(Kutipan dokumen)
-- -- --
Kejahatan 21 Orang Pejabat Dan Mantan Pejabat Bank BoII Tergolong Perkara Berat

Terdakwa Ningsih Sutjiati, mantan Direktur Bank BoII 
JAKARTA (wartamerdeka.info) - Perkara 21 terdakwa kasus Perbankan pejabat dan mantan pejabat Bank of India Indonesia (BoII), yang disidang di Pengadilan Negeri Jakarta Pusat, ternyata kasus besar.

Sejak dua pekan silam perkara terdakwa Ningsih Sutjiati, mantan Direktur Bank BoII telah disidangkan.

Ningsih adalah terpidana 4 tahun penjara dalam putusan kasasi pembobolan Bank Yudha Bhakti yang pernah dipimpinnya. Dan wanita berusia 67 tahun ini menurut sebuah sumber masih berstatus tersangka pembobolan bank Yudha Bhakti Rp 480 Miliar berdasarkan Laporan Polisi: LP No.3448/VII/2018/PMJ/Ditreskrimsus Tanggal 3 Juli 2018, atas nama pelapor Edward Sinambela.

Sementara di perkara lain Ningsih dengan debitur Salwinder Sigh Cs (10 tersangka) dimana 3 terdakwanya sudah dihukum di tingkat kasasi antara 5 tahun sampai 7 tahun penjara.

Menurut sumber di Kejaksaan dan seorang pengamat hukum, kasus BoII adalah perkara besar dan terancam hukuman berat.

Seorang yang menjadi direktur atau komisaris bank itu tidak boleh tersangkut dalam perkara pidana apapun. Jadi kalau misalnya dia mendapatkan status tersangka, itu wajib ditinggal oleh bank tersebut dan dilapor ke OJK karena dia sudah melanggar fid and proper. Enggak boleh menyalahi aturan itu, harus bersih, berintegritas. Engga boleh terlibat dalam satu masalah pidana. Apalagi ini ada direktur atau komisaris aktif, secara ketentuan hukumnya  harus berhenti. Kenapa, karena mengurangi kredibilitas dia sebagai pejabat bank. Apalagi banknya bank publik yang mengelola bank masyarakat.
-- -- --
(Kumpulan data)
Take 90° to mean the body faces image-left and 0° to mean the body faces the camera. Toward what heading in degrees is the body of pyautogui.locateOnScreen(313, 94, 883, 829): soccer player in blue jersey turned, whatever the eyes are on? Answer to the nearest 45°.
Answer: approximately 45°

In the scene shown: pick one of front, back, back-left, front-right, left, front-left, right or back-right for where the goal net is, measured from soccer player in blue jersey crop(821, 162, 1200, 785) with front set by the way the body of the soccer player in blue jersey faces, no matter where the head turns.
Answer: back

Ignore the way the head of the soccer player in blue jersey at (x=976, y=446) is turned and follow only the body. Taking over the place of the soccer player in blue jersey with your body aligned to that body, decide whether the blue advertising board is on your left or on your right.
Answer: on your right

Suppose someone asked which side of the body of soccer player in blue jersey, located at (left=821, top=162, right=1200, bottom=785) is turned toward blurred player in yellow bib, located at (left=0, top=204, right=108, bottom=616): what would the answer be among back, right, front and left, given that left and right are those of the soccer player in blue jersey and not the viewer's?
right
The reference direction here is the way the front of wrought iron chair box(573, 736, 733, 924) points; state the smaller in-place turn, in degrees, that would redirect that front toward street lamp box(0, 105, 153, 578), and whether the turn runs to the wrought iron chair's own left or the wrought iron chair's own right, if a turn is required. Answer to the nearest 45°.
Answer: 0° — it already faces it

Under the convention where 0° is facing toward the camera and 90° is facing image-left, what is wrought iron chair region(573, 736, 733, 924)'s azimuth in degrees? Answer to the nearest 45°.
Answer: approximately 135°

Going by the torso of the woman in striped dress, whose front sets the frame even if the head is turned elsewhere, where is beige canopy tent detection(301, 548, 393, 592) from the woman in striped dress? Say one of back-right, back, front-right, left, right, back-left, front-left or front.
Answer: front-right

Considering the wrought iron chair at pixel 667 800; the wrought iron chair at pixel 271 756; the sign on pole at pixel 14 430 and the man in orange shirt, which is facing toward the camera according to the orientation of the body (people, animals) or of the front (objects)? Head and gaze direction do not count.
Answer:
-- -- --
(Tindakan yang diminta 1)
Apakah setiap pernyataan di bawah ini sesuai dengan berita tentang kasus Bank BoII? Jawab ya atau tidak untuk masing-masing, lalu sertakan kutipan persis dari berita yang menjadi dasarnya.
(a) Perkara 21 terdakwa disidangkan di Pengadilan Negeri Jakarta Pusat.
(b) Ningsih Sutjiati berusia 76 tahun.
(c) Laporan polisi terkait pembobolan Bank Yudha Bhakti dibuat atas nama pelapor Edward Sinambela.
(Tindakan yang diminta 2)
Jawablah pertanyaan berikut berdasarkan berita tentang kasus Bank BoII.
(a) Berapa lama hukuman penjara Ningsih dalam putusan kasasi pembobolan Bank Yudha Bhakti?
(b) Berapa nilai pembobolan Bank Yudha Bhakti yang menurut sebuah sumber membuat Ningsih masih berstatus tersangka?
(c) Sejak kapan perkara Ningsih Sutjiati disidangkan?

(Jawaban yang diharapkan 1)
(a) Ya: "yang disidang di Pengadilan Negeri Jakarta Pusat"
(b) Tidak: "wanita berusia 67 tahun ini"
(c) Ya: "atas nama pelapor Edward Sinambela"

(Jawaban yang diharapkan 2)
(a) 4 tahun penjara.
(b) Rp 480 miliar.
(c) Sejak dua pekan silam.